Last week, during the throne speech, the provincial government unveiled its plans to introduce the Workers' Compensation (Extending Firefighter Coverage) Amendment Act during the upcoming fall legislative session. If successfully passed, this legislation would introduce a groundbreaking expansion to the Saskatchewan Workers' Compensation Board's presumptive cancer coverage.
Mike Kwasnica, president of the Saskatchewan Association of Fire Chiefs and Fire Chief in Humboldt, tells CBC News the expansion is desperately needed. "It's good to see that the provincial government is taking into consideration the safety and well-being of the firefighters that we have here in Saskatchewan — and not only the career ones, but the composite and the volunteers," Kwasnica noted.
Cancer is a leading cause of death among firefighters, whose daily work exposes them to smoke and various toxins, including carcinogenic materials found in protective equipment and extinguisher foams. Last summer, the International Agency of Research on Cancer, a specialized agency of the World Health Organization, declared firefighting a Group 1 carcinogen.
In Saskatchewan, firefighter cancer exposure has been a significant contributor to occupational deaths over the past decade. Currently, the province provides presumptive coverage for 16 types of cancer through the Saskatchewan Workers' Compensation Board (WCB).
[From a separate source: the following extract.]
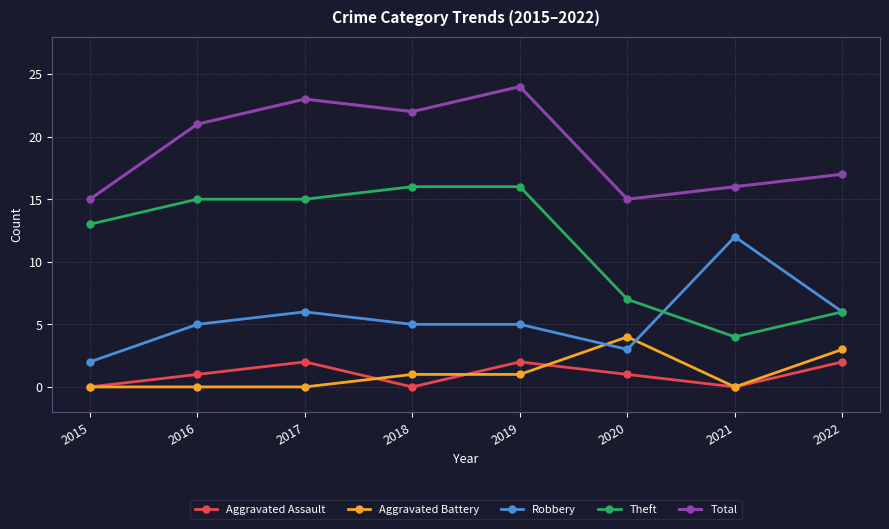

The value of Total at 2017 is 23. True or false?

True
The proposed bill aims to broaden this coverage considerably by adding six additional types of cancer: primary site pancreatic, thyroid, penile, and laryngeal cancer, along with soft tissue sarcoma and mesothelioma. If passed and granted royal assent, Saskatchewan's WCB would offer presumptive coverage for an impressive 22 types of cancer — more extensive coverage than any other province in Canada.
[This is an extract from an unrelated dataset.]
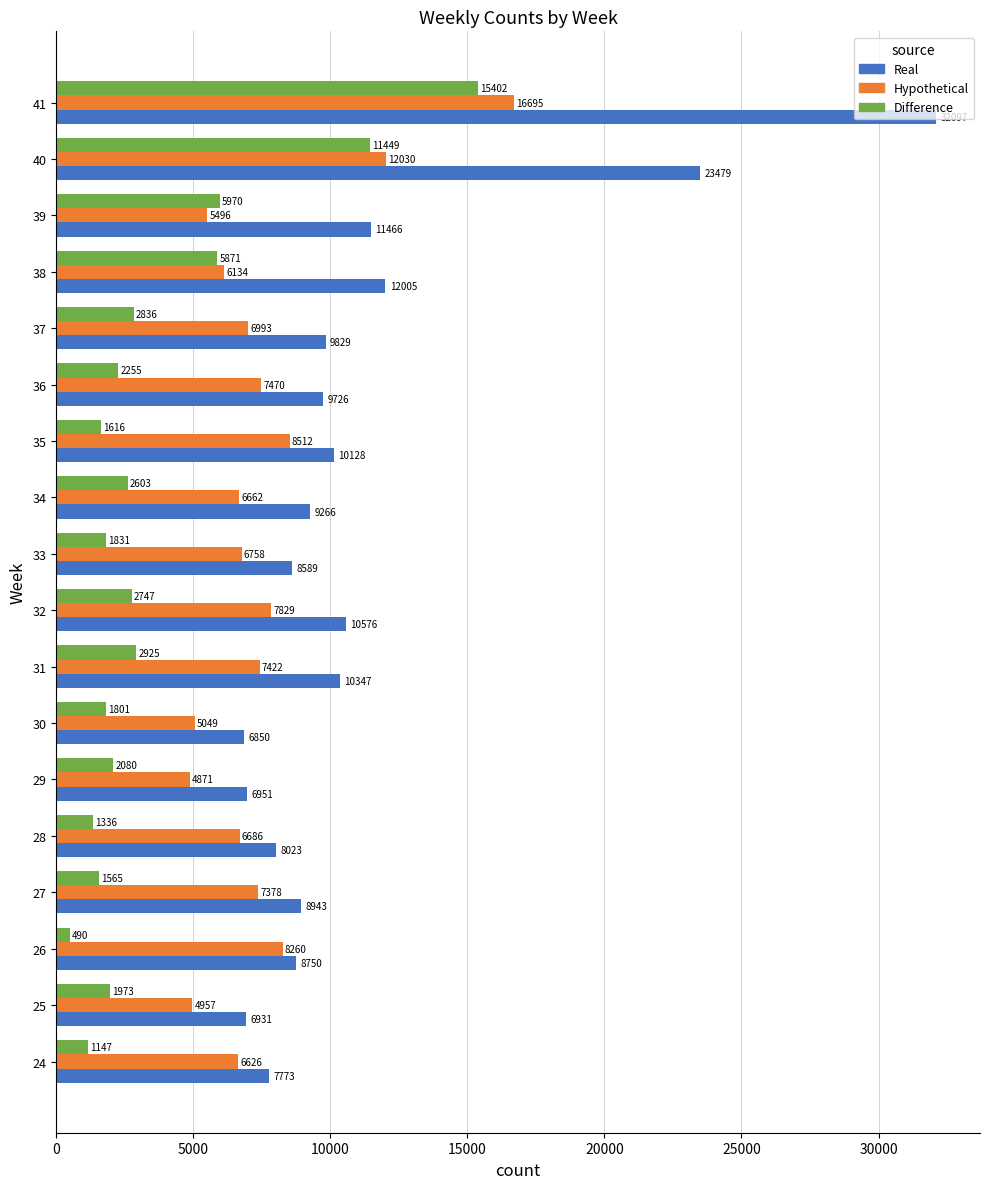

List the series in order of their overall mean, lowest first.

Difference, Hypothetical, Real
Minister of Labour Relations and Workplace Safety Don McMorris described the expansion as a gesture of gratitude and support for firefighters. He praised them as "one of the best examples we have of consistent heroism in our communities."
Tyler Packham, president of International Association of Fire Fighters Local 181, the Regina firefighters' union, expressed a sense of bittersweet appreciation for the announcement. "It's something that needed to happen a long time ago, but the fact that it happened now is just special," Packham said. "It's enormous for us, and we thank the government for that."
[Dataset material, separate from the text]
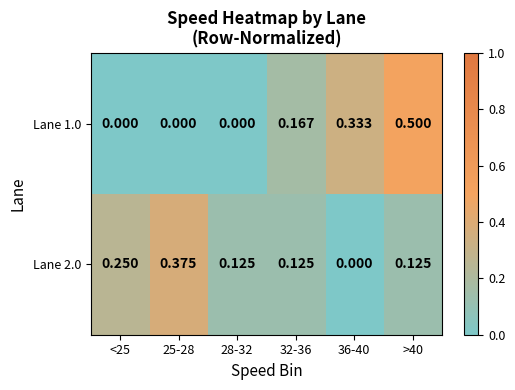

Is the value of Lane 2.0 at <25 greater than the value of Lane 1.0 at <25?

Yes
This development coincides with the federal government's recent passage of legislation designed to establish a national framework for sharing information about firefighters and their occupational cancer experiences. The law aims to ensure consistent workers' compensation cancer coverage across Canada, potentially sparking similar initiatives in other provinces.
Packham, who recently faced a thyroid cancer scare, hopes that the federal legislation and Saskatchewan's forthcoming bill will inspire firefighters in other regions to advocate for expanded coverage and protection.